I have found that using the solar lights form HD which are fence post lights work much better and give more of a warm glow light. Later RJD


----------



## blueregal (Jan 3, 2008)

Posted By Mik on 07 Mar 2010 01:59 PM 
We were at Mal-Wart the other day and saw these little solar pathway lights for $3 each. The light part,consisting of the solar panel, electric eye, rechargable AA battery and LED, is about 2" in diameter and comes off the stake part with a simple 1/3 turn.

My question: Has anybody tried to illuminate garden RR buildings with these? They LOOK like they should be simple to mount, either inside a window, or inset into a roof.... But I'd rather not re-invent the wheel, or waste the $$ if they won't work.

Thanks 



Yes you can, and Yes I have!! They work good try to get the ones with white light and not the warm yellow glow though will light better!! 

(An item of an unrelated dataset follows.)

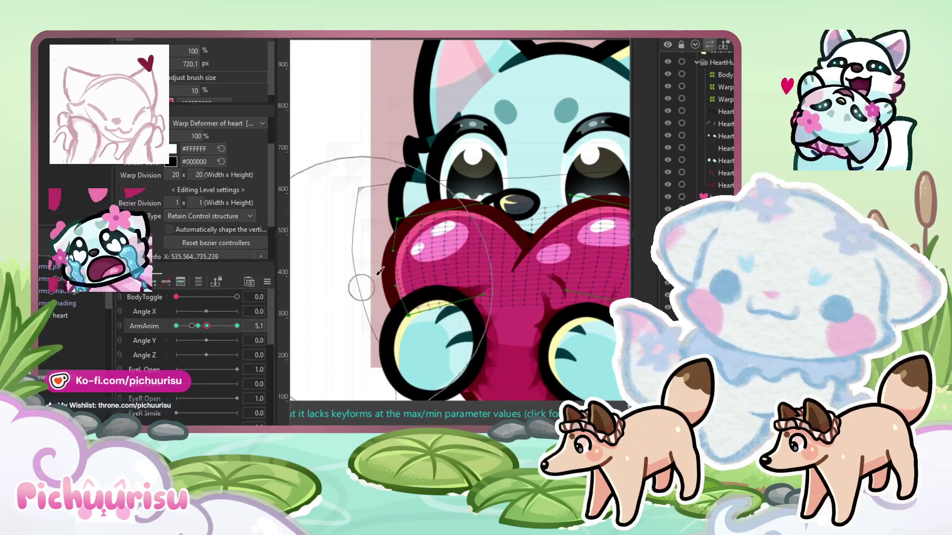
pyautogui.scroll(-3, 362, 306)
pyautogui.click(237, 326)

These are the one's I like best have used both! I use to light up my railway at night too!! Regal


----------



## Mik (Jan 2, 2008)

Regal, those are the ones... and it seems they are about 1/4 full of glue, so did you use them as a unit or cut them apart?


----------



## blueregal (Jan 3, 2008)

I haven't delved into that particular one, as I have lost the picture of my first building attempt where I did use one of the older more towards the yellow lite ones, it worked good for me. These I have not used to light a building yet only my tracks outdoors but they are brighter and I'm sure will be better for lighting a building or such as the color of the light is more towards white. I'll have to see what I run into when and if I use them for buildings, so I can't help you on the point you are asking me at this time. Watch for a sale they run them at times for $1 apiece!! Regal


----------



## Jerry Barnes (Jan 2, 2008)

I bought a bunch of them last year, they work real good and are still trucking along, despite being buried in snow for weeks.


----------



## Paulus (May 31, 2008)

I've experimented with those cheap solar powered lights. It works OK as long as you have enough sunlight during the day to charge them... This winter there was less sunlight so now I've connected the LED's with and 3,6 volts adapter from inside the house. I'm thinking to place a switch just before the LED, so I can choose to lit it by solar power (summers) or by power from the adapter (winter). More pics here: http://s444.photobucket.com/albums/qq162/007photos/Solar lighting/


----------



## Mik (Jan 2, 2008)

The 3 buildings will face towards the rising sun, so I decided to mount the lights for these in place of the upstairs window in the back to catch the maximum afternoon light. 

Hole is 2 'boards' wider than the original window, and the same height 









Framed with Plastruct, it looks sorta like a picture window? I hope 









I had two lights here that I could install tonight, so this is what it looks like both from the inside AND from the outside. Not too noticeable. 









I tried to take a pic with the buildings lit up, but the flash overrode the lighting. IMO the color is too bluish... I'm thinking a thin wash of pale (buttercup or so) yellow over the LED might help?


----------



## Biblegrove RR (Jan 4, 2008)

I wonder if you can run more than 1 LED bulbs in series from one of these? Like the little christmas LED bulbs etc.


----------